We begin with unpolarised light of initial intensity $$I$$ incident on the first ideal polariser A. For unpolarised light, the standard result is that:

$$I_{\text{after A}}=\dfrac{I}{2}$$

This happens because an ideal polariser transmits exactly one‐half of the incident unpolarised intensity.

Now the light emerging from A is plane-polarised.
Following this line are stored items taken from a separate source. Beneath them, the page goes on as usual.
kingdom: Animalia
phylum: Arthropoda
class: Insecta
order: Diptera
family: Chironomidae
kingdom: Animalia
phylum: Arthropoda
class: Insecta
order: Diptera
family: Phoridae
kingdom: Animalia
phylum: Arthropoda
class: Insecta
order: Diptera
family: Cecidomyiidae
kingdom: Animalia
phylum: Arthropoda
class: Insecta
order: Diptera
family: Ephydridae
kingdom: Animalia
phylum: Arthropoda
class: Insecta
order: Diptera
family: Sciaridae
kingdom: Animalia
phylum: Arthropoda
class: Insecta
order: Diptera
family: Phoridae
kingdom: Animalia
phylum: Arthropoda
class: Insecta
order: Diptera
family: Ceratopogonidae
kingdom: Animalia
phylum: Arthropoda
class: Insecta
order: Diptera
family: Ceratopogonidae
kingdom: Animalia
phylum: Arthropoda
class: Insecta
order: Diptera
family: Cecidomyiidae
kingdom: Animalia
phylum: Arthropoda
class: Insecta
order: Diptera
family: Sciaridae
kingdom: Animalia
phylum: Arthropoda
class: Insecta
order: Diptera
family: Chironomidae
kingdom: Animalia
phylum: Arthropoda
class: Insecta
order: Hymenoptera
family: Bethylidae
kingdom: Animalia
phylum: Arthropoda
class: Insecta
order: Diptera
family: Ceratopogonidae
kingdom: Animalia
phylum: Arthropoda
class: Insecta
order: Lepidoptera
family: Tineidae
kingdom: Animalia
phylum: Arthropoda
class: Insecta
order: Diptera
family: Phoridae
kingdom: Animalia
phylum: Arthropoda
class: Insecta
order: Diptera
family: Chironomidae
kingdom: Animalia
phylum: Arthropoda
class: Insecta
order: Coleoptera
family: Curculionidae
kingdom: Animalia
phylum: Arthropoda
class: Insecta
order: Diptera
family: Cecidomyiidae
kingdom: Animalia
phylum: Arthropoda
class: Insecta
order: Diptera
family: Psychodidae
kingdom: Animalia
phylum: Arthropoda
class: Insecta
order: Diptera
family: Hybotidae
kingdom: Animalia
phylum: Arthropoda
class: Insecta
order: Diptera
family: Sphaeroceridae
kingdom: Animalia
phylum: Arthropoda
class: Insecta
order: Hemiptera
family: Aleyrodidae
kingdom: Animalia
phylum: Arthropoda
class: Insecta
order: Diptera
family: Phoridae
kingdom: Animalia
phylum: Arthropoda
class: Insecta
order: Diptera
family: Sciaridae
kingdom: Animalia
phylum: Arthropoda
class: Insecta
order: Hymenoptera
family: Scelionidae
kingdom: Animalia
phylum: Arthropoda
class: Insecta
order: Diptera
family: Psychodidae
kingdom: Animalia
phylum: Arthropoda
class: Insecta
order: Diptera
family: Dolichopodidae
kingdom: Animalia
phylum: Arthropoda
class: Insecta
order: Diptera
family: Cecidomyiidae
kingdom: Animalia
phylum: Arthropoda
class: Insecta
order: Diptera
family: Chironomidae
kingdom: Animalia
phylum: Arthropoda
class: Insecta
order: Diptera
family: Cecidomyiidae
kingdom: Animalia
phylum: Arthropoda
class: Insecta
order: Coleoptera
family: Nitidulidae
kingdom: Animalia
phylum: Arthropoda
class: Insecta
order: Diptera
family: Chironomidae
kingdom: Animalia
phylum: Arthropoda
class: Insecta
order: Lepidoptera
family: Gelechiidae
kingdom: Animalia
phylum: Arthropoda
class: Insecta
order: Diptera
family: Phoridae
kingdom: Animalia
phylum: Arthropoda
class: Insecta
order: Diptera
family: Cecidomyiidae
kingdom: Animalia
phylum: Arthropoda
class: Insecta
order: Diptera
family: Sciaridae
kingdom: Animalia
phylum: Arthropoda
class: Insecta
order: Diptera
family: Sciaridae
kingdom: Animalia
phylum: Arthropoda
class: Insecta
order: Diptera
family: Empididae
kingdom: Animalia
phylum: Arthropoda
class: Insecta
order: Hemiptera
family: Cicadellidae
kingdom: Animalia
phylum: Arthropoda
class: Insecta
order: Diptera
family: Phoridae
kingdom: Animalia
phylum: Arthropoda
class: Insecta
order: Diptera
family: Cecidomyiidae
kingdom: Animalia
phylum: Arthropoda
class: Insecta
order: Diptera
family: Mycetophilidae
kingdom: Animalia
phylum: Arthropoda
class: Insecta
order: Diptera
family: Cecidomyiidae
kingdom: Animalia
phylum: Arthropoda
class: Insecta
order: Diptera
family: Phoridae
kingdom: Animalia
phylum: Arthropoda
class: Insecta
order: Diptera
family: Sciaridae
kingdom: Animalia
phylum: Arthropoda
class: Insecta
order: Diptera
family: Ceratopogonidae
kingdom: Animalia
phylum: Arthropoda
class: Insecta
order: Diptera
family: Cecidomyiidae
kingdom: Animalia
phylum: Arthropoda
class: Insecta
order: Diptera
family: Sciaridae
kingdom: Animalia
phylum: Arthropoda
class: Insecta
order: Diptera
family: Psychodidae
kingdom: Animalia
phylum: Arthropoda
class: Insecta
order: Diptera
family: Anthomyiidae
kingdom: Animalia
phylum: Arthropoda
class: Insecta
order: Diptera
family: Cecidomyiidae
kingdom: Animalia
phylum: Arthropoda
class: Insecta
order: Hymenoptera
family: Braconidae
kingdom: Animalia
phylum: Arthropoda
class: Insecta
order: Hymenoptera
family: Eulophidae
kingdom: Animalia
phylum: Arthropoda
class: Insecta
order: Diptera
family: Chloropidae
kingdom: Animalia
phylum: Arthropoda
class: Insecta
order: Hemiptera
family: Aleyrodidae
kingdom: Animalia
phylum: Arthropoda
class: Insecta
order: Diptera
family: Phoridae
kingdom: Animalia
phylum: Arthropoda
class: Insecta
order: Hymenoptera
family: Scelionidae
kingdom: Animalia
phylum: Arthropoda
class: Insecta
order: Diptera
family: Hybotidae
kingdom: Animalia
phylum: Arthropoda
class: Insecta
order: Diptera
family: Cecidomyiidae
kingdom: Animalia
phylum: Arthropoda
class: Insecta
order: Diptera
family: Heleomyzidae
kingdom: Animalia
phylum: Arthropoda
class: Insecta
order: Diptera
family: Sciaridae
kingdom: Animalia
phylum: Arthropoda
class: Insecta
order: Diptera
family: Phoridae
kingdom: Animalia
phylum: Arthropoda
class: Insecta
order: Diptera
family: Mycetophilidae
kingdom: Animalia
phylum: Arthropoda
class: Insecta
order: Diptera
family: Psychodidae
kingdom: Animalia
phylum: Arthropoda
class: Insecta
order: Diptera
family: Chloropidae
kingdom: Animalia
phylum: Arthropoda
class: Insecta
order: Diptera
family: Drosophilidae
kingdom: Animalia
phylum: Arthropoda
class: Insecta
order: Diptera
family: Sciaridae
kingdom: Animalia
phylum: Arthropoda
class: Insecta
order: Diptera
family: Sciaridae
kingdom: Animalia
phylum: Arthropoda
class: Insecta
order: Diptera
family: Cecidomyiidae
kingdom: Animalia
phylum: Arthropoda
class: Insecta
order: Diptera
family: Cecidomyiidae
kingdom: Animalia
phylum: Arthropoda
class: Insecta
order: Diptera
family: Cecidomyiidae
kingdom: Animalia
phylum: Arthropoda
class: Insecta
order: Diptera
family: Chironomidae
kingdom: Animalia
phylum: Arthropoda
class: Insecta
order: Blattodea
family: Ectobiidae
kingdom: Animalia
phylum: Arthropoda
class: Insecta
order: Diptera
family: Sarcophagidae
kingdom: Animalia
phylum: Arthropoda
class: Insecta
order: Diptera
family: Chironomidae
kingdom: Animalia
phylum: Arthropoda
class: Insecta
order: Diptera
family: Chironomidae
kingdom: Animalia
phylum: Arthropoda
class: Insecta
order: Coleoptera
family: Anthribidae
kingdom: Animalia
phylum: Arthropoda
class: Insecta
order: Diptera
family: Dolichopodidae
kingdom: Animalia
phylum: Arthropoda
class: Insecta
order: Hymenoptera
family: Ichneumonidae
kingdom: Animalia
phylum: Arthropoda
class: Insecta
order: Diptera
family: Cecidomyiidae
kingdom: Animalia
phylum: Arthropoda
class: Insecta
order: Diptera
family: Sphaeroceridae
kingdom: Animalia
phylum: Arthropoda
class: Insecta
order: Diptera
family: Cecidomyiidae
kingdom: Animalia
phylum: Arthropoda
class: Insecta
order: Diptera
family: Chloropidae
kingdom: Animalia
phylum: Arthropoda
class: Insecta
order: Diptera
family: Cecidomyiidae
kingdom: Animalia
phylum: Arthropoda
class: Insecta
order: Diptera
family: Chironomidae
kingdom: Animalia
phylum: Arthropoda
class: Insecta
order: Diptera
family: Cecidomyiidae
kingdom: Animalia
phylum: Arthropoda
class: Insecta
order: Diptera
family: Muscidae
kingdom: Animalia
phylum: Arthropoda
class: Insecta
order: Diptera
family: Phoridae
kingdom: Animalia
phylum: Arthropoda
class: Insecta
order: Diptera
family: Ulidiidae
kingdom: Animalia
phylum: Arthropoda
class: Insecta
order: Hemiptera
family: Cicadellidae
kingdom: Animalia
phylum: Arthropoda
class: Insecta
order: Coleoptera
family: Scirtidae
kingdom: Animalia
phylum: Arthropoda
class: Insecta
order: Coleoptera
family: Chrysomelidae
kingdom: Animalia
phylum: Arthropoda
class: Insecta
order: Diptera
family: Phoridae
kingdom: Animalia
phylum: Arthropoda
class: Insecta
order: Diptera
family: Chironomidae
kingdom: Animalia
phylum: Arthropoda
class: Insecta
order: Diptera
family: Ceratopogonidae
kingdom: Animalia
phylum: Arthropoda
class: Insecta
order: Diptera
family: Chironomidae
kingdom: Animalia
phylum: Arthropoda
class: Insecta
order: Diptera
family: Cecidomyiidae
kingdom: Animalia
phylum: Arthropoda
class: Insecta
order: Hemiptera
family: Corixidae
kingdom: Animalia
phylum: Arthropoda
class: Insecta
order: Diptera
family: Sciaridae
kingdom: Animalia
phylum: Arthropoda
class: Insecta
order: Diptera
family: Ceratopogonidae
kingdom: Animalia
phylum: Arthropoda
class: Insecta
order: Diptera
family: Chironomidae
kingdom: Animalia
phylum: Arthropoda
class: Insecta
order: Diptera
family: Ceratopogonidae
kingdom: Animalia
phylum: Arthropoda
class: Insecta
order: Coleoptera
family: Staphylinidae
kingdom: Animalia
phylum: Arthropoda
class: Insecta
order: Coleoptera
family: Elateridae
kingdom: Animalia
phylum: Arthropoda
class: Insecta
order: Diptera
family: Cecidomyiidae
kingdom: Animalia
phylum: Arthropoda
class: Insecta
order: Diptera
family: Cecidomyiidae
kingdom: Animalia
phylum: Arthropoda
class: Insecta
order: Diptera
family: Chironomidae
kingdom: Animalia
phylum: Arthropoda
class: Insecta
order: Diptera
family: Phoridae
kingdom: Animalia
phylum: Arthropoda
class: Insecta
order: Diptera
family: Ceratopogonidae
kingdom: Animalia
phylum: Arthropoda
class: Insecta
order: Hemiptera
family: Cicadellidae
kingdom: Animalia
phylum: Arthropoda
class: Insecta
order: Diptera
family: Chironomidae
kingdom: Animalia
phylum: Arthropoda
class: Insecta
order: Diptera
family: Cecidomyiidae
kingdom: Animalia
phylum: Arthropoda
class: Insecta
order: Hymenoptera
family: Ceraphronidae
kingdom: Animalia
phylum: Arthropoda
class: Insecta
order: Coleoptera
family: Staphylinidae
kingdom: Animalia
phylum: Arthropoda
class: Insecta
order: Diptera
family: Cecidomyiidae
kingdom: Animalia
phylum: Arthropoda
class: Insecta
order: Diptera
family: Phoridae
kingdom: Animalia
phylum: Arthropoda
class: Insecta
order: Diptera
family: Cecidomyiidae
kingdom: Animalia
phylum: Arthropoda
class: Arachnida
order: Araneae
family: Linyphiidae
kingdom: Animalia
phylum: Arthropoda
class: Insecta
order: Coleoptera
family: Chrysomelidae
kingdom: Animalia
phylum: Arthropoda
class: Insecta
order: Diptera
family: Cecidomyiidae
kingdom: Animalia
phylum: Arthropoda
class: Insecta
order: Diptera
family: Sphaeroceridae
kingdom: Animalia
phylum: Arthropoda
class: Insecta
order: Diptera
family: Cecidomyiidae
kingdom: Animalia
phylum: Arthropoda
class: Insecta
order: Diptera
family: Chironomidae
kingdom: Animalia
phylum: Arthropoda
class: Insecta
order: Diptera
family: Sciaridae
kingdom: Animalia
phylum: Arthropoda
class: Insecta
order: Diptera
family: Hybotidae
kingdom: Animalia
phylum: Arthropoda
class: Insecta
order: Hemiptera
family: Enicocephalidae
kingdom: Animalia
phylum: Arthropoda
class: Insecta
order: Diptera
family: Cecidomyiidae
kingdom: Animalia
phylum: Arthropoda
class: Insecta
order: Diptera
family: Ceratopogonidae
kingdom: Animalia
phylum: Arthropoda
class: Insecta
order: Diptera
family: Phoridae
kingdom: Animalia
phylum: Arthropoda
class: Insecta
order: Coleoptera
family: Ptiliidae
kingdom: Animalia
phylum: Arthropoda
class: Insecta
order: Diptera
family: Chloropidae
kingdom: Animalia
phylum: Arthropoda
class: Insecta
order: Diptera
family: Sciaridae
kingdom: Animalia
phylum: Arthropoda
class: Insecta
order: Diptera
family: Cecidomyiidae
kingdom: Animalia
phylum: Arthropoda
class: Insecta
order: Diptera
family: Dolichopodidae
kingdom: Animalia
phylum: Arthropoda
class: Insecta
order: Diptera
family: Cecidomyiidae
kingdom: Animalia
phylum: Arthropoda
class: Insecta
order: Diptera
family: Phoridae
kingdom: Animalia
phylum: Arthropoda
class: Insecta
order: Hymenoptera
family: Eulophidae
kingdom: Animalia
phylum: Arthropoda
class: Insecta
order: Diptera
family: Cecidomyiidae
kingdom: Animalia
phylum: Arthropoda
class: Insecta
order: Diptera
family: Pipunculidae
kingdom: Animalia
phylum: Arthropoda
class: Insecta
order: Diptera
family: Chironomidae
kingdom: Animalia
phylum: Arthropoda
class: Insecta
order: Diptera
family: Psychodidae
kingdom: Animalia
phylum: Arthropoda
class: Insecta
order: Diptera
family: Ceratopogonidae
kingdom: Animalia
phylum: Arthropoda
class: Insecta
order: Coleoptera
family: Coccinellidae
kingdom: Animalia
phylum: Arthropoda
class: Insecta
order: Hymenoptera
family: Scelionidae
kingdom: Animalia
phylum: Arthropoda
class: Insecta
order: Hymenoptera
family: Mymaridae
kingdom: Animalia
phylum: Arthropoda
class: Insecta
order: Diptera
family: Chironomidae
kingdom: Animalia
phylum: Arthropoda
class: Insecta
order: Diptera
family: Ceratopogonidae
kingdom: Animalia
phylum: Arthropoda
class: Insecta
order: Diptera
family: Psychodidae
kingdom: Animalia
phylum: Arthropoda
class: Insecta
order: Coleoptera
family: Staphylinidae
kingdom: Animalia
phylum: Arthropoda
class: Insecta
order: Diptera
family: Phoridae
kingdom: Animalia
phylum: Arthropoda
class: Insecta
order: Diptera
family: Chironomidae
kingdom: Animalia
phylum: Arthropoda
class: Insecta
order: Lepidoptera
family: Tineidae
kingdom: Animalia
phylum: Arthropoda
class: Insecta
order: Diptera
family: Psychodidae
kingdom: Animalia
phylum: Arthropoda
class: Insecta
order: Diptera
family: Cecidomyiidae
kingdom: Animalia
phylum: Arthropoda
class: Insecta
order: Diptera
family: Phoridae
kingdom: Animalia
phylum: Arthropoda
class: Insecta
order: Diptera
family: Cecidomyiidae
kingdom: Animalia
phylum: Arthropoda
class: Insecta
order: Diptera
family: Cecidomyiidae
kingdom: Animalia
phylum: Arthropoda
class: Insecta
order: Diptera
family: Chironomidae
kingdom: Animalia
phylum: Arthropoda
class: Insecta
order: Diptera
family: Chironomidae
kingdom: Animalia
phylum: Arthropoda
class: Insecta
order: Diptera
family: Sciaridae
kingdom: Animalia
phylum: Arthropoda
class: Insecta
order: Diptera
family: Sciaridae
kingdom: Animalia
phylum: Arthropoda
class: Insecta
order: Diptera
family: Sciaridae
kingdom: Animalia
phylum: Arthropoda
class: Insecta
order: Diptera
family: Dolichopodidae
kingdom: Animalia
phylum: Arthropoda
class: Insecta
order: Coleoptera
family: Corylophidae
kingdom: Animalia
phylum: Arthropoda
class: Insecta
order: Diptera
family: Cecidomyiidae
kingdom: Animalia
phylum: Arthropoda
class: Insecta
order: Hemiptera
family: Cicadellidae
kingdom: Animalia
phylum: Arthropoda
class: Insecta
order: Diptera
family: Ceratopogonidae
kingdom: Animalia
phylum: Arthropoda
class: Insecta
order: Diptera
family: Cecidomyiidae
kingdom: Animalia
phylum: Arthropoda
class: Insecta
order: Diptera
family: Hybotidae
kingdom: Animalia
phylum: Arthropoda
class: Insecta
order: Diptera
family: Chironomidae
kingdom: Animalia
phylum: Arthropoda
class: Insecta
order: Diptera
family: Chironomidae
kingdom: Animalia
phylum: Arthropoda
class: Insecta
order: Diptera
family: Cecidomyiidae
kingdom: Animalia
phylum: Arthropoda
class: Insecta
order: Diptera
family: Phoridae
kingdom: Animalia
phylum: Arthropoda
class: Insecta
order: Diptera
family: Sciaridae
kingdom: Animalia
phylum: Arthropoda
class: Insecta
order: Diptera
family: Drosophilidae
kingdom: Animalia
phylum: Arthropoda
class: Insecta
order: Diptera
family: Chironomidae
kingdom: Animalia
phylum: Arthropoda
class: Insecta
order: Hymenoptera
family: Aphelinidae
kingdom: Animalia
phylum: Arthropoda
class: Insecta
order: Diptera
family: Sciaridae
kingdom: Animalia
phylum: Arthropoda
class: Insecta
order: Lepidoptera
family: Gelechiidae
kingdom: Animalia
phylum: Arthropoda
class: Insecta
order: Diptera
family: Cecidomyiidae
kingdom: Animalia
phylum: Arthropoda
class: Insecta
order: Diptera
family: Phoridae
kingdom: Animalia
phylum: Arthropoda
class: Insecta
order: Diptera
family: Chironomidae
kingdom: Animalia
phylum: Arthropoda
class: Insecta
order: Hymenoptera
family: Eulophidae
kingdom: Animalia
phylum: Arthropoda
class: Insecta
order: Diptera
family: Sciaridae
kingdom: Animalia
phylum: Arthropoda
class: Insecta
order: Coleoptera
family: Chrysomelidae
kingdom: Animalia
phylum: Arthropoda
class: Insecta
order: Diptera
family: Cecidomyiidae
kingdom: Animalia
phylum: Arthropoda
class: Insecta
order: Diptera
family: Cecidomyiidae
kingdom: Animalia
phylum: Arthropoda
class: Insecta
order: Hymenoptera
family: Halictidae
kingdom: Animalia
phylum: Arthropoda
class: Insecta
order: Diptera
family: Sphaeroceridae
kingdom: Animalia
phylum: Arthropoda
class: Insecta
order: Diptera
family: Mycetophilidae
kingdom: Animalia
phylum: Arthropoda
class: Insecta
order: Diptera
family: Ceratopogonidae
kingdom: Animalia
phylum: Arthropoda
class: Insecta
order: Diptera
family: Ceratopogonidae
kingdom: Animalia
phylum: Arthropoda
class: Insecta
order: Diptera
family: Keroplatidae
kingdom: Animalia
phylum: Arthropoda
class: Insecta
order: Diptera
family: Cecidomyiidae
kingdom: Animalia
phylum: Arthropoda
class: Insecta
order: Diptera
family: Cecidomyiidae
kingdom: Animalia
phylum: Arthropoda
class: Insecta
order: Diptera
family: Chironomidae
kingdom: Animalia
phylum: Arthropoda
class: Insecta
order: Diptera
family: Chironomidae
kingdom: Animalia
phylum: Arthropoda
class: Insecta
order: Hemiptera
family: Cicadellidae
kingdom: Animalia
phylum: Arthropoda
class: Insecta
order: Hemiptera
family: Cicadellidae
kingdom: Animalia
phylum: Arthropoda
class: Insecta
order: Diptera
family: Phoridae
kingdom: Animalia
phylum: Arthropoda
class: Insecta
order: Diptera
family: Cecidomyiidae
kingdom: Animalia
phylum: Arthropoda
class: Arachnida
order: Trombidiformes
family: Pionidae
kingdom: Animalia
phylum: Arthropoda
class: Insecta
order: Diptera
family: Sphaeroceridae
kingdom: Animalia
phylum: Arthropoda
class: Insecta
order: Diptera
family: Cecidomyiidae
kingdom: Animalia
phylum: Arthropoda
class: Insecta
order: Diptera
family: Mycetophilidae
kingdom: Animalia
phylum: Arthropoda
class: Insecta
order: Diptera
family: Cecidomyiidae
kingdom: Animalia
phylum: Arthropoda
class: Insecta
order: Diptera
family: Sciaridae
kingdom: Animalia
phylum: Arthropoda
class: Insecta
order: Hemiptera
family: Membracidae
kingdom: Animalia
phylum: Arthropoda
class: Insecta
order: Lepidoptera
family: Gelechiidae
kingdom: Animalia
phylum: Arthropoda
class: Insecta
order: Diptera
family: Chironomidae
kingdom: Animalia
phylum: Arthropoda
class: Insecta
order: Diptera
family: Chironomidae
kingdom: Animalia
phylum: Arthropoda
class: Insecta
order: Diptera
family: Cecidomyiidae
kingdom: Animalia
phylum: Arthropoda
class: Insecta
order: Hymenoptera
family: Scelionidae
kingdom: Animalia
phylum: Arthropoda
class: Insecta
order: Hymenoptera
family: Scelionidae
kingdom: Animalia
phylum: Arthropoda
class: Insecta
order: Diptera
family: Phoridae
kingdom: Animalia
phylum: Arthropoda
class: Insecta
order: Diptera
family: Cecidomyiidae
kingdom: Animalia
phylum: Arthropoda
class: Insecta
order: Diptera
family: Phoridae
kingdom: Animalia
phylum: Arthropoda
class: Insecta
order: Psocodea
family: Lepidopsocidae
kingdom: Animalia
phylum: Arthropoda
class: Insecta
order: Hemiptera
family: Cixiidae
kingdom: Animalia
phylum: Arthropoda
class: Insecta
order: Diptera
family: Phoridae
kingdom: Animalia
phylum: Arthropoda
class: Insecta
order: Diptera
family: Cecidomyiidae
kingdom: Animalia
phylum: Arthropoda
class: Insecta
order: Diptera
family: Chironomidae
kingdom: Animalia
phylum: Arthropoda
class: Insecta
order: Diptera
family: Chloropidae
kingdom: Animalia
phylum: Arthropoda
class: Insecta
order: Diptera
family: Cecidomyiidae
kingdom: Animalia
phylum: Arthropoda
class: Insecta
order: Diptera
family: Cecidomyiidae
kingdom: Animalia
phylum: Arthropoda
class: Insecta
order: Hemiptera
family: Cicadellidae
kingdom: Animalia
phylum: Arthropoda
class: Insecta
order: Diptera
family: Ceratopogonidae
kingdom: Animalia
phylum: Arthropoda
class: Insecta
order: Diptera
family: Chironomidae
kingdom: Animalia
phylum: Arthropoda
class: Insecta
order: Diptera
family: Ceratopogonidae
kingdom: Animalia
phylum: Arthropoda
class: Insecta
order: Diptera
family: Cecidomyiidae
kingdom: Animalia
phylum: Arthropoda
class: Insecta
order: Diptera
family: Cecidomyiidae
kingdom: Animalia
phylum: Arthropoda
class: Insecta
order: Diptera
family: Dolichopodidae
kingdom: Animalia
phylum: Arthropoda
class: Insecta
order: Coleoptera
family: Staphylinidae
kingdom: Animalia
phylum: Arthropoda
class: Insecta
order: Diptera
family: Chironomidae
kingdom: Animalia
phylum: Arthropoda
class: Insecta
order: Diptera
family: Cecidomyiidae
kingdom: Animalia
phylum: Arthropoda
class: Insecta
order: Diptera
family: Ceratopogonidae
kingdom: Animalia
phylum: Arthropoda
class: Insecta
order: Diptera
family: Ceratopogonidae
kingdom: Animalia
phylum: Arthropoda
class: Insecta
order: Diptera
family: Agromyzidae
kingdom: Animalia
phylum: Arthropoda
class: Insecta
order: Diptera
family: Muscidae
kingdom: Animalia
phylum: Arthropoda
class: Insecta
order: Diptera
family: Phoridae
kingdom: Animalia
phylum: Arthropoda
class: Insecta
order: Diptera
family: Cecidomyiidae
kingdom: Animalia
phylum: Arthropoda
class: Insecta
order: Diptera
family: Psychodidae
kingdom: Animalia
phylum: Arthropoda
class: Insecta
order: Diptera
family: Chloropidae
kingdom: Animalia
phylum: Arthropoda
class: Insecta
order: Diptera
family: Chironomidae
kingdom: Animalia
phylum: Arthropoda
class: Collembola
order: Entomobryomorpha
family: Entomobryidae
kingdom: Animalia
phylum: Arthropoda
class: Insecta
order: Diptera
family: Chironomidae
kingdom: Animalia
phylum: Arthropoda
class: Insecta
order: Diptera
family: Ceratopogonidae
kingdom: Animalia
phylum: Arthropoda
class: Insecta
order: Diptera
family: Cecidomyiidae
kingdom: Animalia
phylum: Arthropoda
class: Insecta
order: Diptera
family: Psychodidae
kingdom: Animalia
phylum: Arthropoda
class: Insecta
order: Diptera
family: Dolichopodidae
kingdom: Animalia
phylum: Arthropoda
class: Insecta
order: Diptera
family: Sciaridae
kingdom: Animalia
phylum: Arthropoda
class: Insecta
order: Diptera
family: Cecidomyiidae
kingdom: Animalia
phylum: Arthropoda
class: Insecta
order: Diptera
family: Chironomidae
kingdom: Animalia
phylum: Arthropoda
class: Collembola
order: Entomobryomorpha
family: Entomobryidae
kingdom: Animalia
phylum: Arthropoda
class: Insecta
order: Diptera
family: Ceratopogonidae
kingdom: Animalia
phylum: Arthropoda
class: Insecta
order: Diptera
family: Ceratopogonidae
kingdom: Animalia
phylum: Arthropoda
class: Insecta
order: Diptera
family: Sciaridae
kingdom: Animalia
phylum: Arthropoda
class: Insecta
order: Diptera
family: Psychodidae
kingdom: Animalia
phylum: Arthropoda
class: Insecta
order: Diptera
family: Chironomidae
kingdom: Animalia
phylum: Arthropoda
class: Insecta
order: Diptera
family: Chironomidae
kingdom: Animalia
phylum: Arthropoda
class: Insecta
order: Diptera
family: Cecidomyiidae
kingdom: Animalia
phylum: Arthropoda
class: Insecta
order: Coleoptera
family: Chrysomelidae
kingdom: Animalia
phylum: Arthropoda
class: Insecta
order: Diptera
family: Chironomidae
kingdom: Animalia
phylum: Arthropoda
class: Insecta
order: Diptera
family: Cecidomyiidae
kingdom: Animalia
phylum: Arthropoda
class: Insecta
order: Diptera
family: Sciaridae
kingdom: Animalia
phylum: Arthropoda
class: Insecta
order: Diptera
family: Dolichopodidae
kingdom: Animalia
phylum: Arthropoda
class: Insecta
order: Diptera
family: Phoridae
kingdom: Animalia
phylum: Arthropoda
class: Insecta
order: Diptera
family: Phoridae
Let the transmission axis of the second polariser B make an angle $$\theta_{AB}$$ with that of A. Malus’s Law states:

$$I_{\text{after B}}=I_{\text{after A}}\cos^{2}\theta_{AB}$$

According to the question, the observed intensity after B (with only A and B present) is still $$\dfrac{I}{2}$$. Substituting $$I_{\text{after A}}=\dfrac{I}{2}$$ gives

$$\dfrac{I}{2}\cos^{2}\theta_{AB}=\dfrac{I}{2}$$

Dividing both sides by $$\dfrac{I}{2}$$ yields

$$\cos^{2}\theta_{AB}=1$$

Hence $$\theta_{AB}=0^{\circ}$$. So the transmission axes of A and B are parallel.

Next, a third identical polariser C is inserted between A and B. Let the angle between the axes of A and C be $$\theta$$. Because B is parallel to A, the angle between C and B is also $$\theta$$.

Step-wise calculation of the intensity now proceeds as follows:

1. After A (unchanged): $$I_{1}=\dfrac{I}{2}$$

2. After C: apply Malus’s Law once more, now with angle $$\theta$$ between A and C:

$$I_{2}=I_{1}\cos^{2}\theta=\dfrac{I}{2}\cos^{2}\theta$$

3. After B: the light from C meets B at the same angle $$\theta$$, so again using Malus’s Law,

$$I_{3}=I_{2}\cos^{2}\theta=\left(\dfrac{I}{2}\cos^{2}\theta\right)\cos^{2}\theta=\dfrac{I}{2}\cos^{4}\theta$$

The experiment tells us that this final intensity is $$\dfrac{I}{8}$$. Therefore,

$$\dfrac{I}{2}\cos^{4}\theta=\dfrac{I}{8}$$

Cancelling the common factor $$\dfrac{I}{2}$$ from both sides gives

$$\cos^{4}\theta=\dfrac{1}{4}$$

Taking the square root of both sides,

$$\cos^{2}\theta=\dfrac{1}{2}$$

Again taking the square root, and noting that the cosine of a small positive angle is positive,

$$\cos\theta=\dfrac{1}{\sqrt{2}}$$

This corresponds to

$$\theta=45^{\circ}$$

Hence, the correct answer is Option D.